The T4 profile presents similar facies to the previous one regarding the succession of registries of sandy clay texture’s vertical accretion, with possible sandier lateral-accretion facies underlying the organic horizon. Dating, however, identified a Holocene age for this package, unlike the previous one, which dates back to the Pleistocene. This depositional body is located 2.7 m above the local base level, more than twice the 1.2 meters observed for the previously described deposit, suggesting a more intense rework, which was possible sheltered in a more prominent unevenness with the fluvial work zone, which allowed for the conservation of more expressive organic horizons that were formed during the Holocene.
The sampled deposit in T5 also has a New Pleistocene buried organic horizon, with a 1.5-meter unevenness in relation to the local base level. The material is in fluvial terraces genetically connected to the depositional work of the Cambuí stream. It suggests a movement in the horst/graben contact, with deformation of deposits, rocky outcrops in terraces and at the base of the slopes, besides the presence of an inverse fault with overlying immature soils.

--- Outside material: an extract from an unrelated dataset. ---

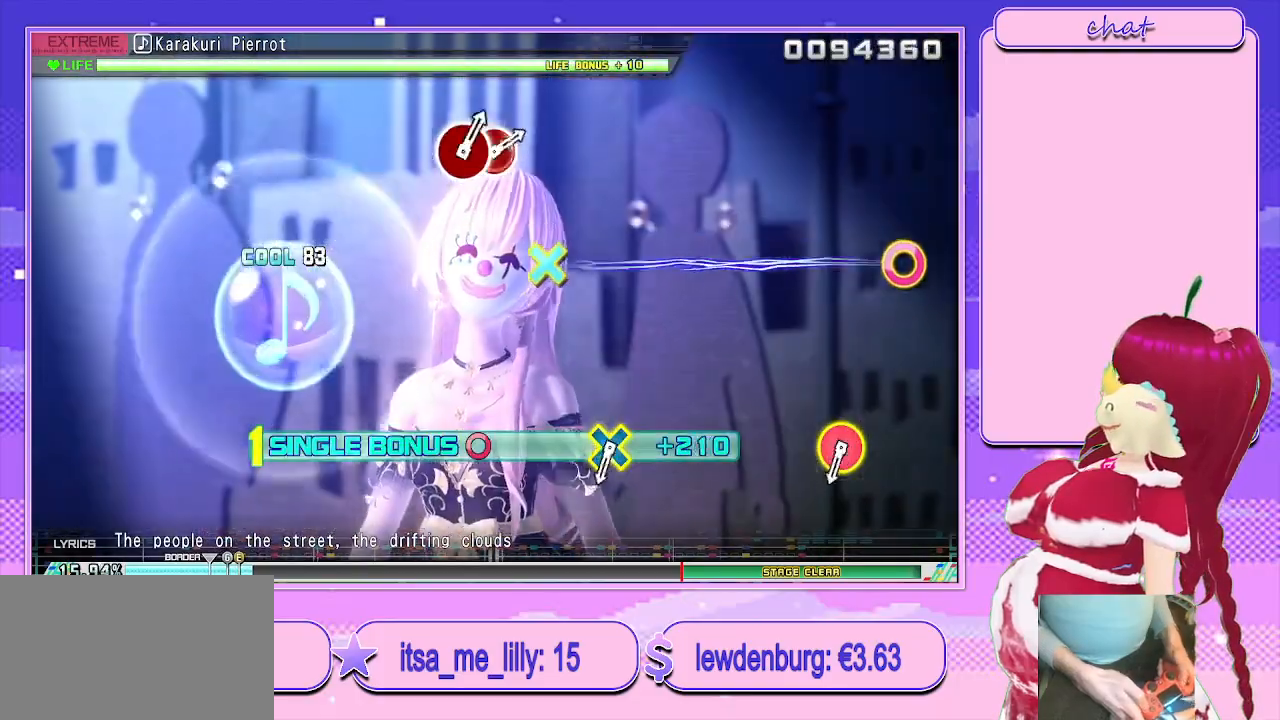
{"buttons": ["L2"], "left_stick": "center", "right_stick": "center", "events": []}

Terraces genetically connected to sill transposition. (A) T3 - Santa Bárbara do Monte Verde; (B) T4 - Santa Bárbara do Monte Verde; (C) - T5 - Maria da Fé.

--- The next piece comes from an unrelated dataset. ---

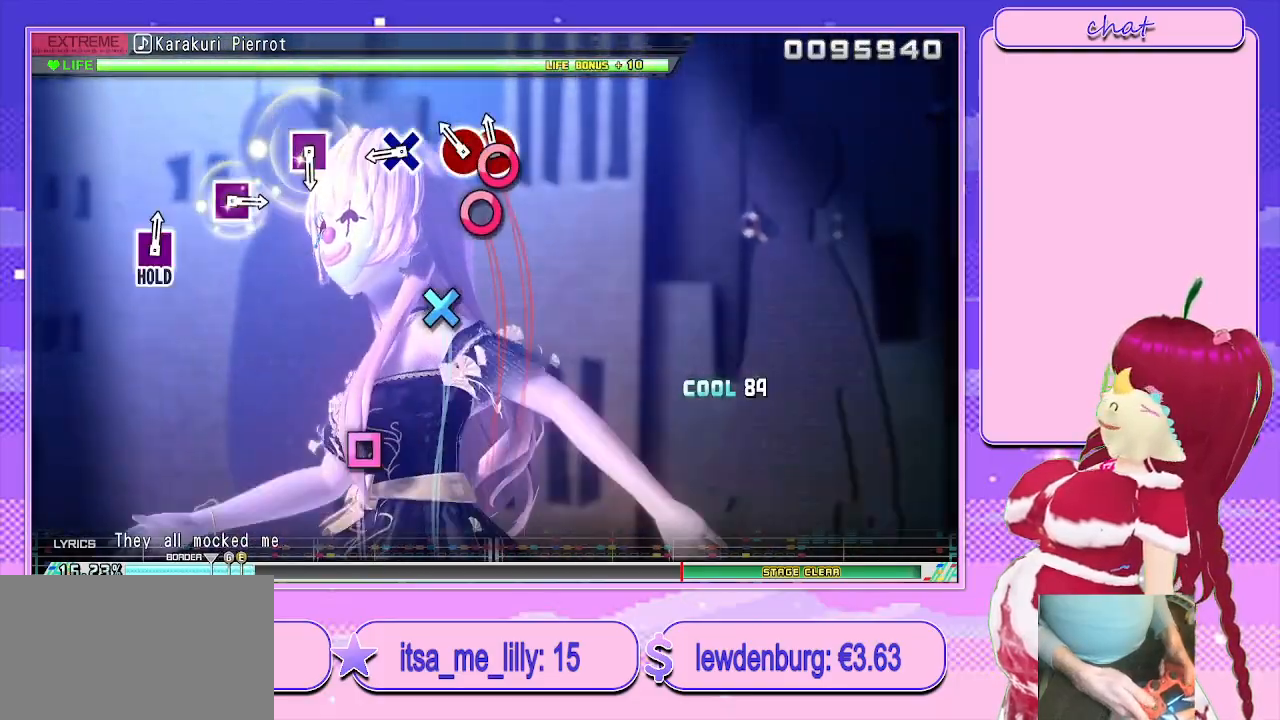
{"buttons": [], "left_stick": "center", "right_stick": "center", "events": [[17, "L2", "up"], [33, "CIRCLE", "down"], [150, "DPAD_RIGHT", "down"], [167, "CIRCLE", "up"], [233, "DPAD_RIGHT", "up"], [367, "CROSS", "down"], [467, "CROSS", "up"]]}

The T6 prefile ( Figure 6) is very representative of the most recurrent facies of the study area: buried organic horizon with overlaying pedogenesis indicating old registry of hydromorphism and soil evolution in old alluvial plains. The upper facies represent active pedogenesis, given by a prominent A horizon, and the two intermediate packages are characterized as an interpenetration zone between past and present pedogenetic processes, as indicated by lab trials and field evidence. At the base, a thick organic package is distinguished as a buried Paleosol with a little more than a three-meter unevenness in relation to the active plain. The terrace is covered by some kind of colluvium material, which recharacterized its inner morphology to a ramp aspect, in which slope processes start to dominate.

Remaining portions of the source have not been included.